The root function f: [0,1] \rightarrow \mathbb{R} defined by x \mapsto \sqrt{x} is Hölder but not Lipschitz continuous on D. Let x, x_0\in [0,1] and without loss of generality x \leq x_0, then

    \begin{align*} \sqrt{x}\sqrt{x_0} \geq x  & \Rightarrow |x-x_0|=x_0-x \geq x_0-2\sqrt{x}\sqrt{x_0}+x\\                            & \Rightarrow |\sqrt{x}-\sqrt{x_0}| \leq |x-x_0|^{\frac{1}{2}} \end{align*}

The second statement that the root function is not Lipschitz continuous can be concluded as follows: Assume there is a Lipschitz constant L>0 such that |\sqrt{x}-\sqrt{x_0}| \leq L |x-x_0| for all x, x_0\in [0,1]. If we then choose x_0=0 we get \sqrt{x}<Lx and thus 1<L\sqrt{x} for all 0<x<1, which contradicts the existence of L.

\square


Literature:
[1]

Rudin, W. (1976) Principles of mathematical analysis. 3d ed.
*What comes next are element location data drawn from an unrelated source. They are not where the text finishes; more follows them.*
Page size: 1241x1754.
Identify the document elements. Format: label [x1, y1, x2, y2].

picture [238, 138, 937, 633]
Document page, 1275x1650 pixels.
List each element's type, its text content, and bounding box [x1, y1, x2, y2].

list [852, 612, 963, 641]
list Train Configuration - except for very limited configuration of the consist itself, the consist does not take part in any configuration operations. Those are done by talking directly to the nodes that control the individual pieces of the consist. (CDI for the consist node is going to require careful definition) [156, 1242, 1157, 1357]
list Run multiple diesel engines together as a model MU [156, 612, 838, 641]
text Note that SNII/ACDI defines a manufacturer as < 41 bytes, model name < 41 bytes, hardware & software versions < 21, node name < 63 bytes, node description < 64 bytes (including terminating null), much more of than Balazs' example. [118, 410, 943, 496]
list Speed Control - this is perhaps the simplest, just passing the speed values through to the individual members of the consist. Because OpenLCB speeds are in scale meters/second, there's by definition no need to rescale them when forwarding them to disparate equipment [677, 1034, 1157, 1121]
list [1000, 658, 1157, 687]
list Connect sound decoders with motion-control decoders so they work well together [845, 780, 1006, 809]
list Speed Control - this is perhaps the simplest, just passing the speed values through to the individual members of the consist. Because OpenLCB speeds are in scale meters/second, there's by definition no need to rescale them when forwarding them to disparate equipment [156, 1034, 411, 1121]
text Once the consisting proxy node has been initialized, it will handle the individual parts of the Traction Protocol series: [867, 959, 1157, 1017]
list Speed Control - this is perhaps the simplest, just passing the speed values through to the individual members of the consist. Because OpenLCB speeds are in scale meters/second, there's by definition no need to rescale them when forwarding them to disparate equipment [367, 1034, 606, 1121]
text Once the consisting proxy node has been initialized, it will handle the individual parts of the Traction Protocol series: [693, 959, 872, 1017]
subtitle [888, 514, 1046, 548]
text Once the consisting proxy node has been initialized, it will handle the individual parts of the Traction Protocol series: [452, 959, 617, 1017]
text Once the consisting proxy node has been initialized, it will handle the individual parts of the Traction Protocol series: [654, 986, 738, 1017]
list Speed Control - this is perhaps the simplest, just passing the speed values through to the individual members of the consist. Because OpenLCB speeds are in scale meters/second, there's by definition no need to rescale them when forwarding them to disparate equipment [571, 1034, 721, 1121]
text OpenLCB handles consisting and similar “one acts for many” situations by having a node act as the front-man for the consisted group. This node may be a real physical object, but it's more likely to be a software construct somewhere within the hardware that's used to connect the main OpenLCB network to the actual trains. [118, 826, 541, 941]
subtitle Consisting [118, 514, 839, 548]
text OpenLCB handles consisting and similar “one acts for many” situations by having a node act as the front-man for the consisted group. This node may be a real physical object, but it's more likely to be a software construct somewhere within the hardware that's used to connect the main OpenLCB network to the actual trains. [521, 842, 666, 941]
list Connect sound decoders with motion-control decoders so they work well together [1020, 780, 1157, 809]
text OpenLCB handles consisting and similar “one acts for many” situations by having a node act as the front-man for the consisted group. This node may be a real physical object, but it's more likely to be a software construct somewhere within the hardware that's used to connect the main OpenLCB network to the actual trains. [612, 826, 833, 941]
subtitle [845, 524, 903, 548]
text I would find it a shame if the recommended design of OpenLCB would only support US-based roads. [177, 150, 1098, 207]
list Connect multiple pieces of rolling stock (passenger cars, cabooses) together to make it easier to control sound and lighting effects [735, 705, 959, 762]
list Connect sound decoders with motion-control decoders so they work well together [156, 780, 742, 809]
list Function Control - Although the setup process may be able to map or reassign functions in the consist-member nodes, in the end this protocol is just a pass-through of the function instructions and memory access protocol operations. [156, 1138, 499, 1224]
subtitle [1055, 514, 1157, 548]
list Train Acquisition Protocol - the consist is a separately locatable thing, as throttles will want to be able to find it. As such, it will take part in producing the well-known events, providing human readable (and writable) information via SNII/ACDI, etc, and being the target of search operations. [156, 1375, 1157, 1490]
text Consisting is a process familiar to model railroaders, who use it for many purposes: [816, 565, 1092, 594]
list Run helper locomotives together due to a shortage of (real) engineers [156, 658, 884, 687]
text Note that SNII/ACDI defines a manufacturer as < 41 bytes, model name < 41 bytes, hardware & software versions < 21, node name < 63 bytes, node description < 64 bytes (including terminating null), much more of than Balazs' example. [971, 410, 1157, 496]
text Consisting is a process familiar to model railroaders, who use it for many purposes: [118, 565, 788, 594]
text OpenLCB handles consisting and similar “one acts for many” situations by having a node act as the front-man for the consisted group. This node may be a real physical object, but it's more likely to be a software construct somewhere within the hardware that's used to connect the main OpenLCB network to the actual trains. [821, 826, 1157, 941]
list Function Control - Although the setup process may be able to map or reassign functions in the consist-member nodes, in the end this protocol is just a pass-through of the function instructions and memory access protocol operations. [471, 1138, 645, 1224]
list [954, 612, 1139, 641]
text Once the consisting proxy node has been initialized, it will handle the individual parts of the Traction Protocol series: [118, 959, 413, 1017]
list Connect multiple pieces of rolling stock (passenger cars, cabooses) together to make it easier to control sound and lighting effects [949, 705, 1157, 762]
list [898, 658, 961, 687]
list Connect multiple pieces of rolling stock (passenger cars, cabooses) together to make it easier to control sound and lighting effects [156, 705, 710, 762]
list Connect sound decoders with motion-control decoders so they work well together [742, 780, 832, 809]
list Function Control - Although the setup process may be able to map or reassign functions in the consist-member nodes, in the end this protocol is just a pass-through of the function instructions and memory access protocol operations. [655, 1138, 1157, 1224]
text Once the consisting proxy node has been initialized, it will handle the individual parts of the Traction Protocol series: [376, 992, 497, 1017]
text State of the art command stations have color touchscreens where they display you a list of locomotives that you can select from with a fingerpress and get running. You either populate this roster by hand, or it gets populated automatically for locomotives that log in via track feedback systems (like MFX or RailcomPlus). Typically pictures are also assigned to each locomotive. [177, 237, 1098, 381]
New York: McGraw-Hill (International series in pure and applied mathematics).

[2]
Dudley, R.M. (2002) Real analysis and probability. Cambridge ; New York: Cambridge University Press (Cambridge studies in advanced mathematics, 74).

[3]
Apostol, T.M. (1974) Mathematical analysis. 2nd ed. Reading, Mass.: Addison-Wesley (Addison-Wesley series in mathematics).